Little is known of Frymire's early life or training, and what details of his career are known have been traced either through the signatures on his paintings or via local property records in Franklin and Cumberland Counties, Pennsylvania. His family had ties to Lancaster County, and it has been posited that his early career centered there and in New Jersey. His father moved to Franklin County, Pennsylvania, and Jacob had followed him there by the mid-1790s, traveling as well to Maryland and Virginia in search of work. In 1799, 1800, and 1801 he went to Winchester and Alexandria, Virginia, painting members of the local business community. He continued to visit the Shenandoah Valley over the next several years; 1803 found him in Warrenton, Virginia, and in 1805 he was in Winchester once more. In 1806 he is recorded working in Woodford County, Kentucky; his subjects there had ties to earlier locations he had worked, suggesting that he relied on word-of-mouth recommendations to find subjects. Frymire owned property in Shippensburg, Pennsylvania, and lived there with his wife, Sarah, and family, which grew to ten children, one born posthumously. In later years he was a farmer, working land left to him on his father's death in 1816; the tax rolls of Franklin and Cumberland Counties, between 1807 and 1820, list him as both farmer and limner. His will was written two months before his death.

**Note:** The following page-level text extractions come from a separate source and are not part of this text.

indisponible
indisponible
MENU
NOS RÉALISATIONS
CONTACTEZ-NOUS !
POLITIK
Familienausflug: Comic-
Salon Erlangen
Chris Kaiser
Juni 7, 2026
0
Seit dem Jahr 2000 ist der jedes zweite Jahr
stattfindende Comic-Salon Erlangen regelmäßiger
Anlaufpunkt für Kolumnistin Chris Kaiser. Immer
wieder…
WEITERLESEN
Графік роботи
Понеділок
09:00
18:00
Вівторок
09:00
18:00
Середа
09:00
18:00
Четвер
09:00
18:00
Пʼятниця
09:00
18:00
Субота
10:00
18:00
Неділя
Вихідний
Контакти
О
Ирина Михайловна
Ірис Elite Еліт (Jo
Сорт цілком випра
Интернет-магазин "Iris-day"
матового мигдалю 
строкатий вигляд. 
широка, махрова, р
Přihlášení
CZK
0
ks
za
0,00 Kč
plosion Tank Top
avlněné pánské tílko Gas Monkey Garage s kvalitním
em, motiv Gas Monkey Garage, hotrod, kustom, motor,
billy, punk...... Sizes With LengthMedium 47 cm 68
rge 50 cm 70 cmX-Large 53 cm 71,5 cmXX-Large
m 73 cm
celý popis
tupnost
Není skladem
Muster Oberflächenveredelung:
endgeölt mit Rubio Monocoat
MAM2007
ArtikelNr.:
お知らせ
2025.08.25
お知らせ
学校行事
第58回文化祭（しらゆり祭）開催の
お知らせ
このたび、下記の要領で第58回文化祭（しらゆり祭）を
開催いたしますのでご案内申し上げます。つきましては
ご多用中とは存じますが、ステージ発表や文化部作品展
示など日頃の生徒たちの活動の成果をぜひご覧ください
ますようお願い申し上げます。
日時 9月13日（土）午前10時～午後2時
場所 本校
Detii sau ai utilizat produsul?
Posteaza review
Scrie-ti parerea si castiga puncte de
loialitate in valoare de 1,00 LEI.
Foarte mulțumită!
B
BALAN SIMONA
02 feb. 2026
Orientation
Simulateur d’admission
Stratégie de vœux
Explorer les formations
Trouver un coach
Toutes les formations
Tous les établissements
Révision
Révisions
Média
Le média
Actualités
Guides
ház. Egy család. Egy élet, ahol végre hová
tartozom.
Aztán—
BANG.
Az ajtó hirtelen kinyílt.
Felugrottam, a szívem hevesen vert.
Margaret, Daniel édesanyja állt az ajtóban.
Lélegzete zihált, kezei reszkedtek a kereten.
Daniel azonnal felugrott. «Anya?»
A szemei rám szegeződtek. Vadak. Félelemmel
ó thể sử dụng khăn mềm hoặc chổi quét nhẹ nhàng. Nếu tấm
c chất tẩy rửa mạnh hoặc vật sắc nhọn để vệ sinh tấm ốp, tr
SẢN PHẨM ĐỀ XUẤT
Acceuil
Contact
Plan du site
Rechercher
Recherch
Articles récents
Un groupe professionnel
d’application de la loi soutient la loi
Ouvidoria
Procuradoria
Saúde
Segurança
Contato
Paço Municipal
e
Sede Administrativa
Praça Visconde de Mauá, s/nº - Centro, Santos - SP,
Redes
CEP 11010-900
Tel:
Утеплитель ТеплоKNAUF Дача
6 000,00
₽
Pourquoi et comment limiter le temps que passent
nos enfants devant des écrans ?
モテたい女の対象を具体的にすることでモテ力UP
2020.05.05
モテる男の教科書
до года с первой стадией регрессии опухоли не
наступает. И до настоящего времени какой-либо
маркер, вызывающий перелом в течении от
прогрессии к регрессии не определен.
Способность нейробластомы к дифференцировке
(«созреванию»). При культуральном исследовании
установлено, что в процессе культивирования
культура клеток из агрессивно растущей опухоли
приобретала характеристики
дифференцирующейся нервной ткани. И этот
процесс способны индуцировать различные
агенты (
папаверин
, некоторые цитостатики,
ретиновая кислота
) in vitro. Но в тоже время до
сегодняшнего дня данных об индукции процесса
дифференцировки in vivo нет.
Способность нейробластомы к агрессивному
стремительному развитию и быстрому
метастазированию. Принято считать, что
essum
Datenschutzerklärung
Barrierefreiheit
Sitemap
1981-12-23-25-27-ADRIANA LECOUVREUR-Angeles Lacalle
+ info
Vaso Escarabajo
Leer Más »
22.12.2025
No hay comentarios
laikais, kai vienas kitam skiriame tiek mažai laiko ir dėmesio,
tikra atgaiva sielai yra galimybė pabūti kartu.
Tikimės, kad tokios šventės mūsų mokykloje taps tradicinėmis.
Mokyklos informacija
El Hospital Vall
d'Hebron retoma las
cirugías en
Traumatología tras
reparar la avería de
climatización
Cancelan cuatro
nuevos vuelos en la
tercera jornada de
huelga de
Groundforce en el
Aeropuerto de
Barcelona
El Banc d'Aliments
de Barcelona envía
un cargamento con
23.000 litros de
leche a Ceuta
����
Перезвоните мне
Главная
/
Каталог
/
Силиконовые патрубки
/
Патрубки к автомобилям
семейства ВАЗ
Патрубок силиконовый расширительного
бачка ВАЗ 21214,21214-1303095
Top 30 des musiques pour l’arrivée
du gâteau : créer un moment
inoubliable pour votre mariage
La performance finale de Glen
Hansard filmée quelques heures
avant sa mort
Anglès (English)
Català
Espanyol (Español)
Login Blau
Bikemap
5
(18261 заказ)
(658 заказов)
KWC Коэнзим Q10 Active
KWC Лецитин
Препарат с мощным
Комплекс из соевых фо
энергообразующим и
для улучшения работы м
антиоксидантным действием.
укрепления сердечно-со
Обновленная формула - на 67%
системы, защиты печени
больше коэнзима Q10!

Stylistically Frymire is typical of the itinerant portrait painters active in the southern United States during the early 19th century. His portrait of Captain Charles McKnight, dating to 1800, is owned by the Smithsonian American Art Museum. A portrait of William Washington Black, dated ca. 1816–1819 and said to be from Baltimore, is in the collection of the Winterthur Museum. His portrait of Amelia (Heiskell) Lauck, dated ca. 1810–1815, is held by the Museum of Early Southern Decorative Arts. A 1791 portrait said to be of Daniel Clarke can be found in the Abby Aldrich Rockefeller Folk Art Museum. Frymire was the subject of an exhibition at the Corcoran Gallery of Art in 1975.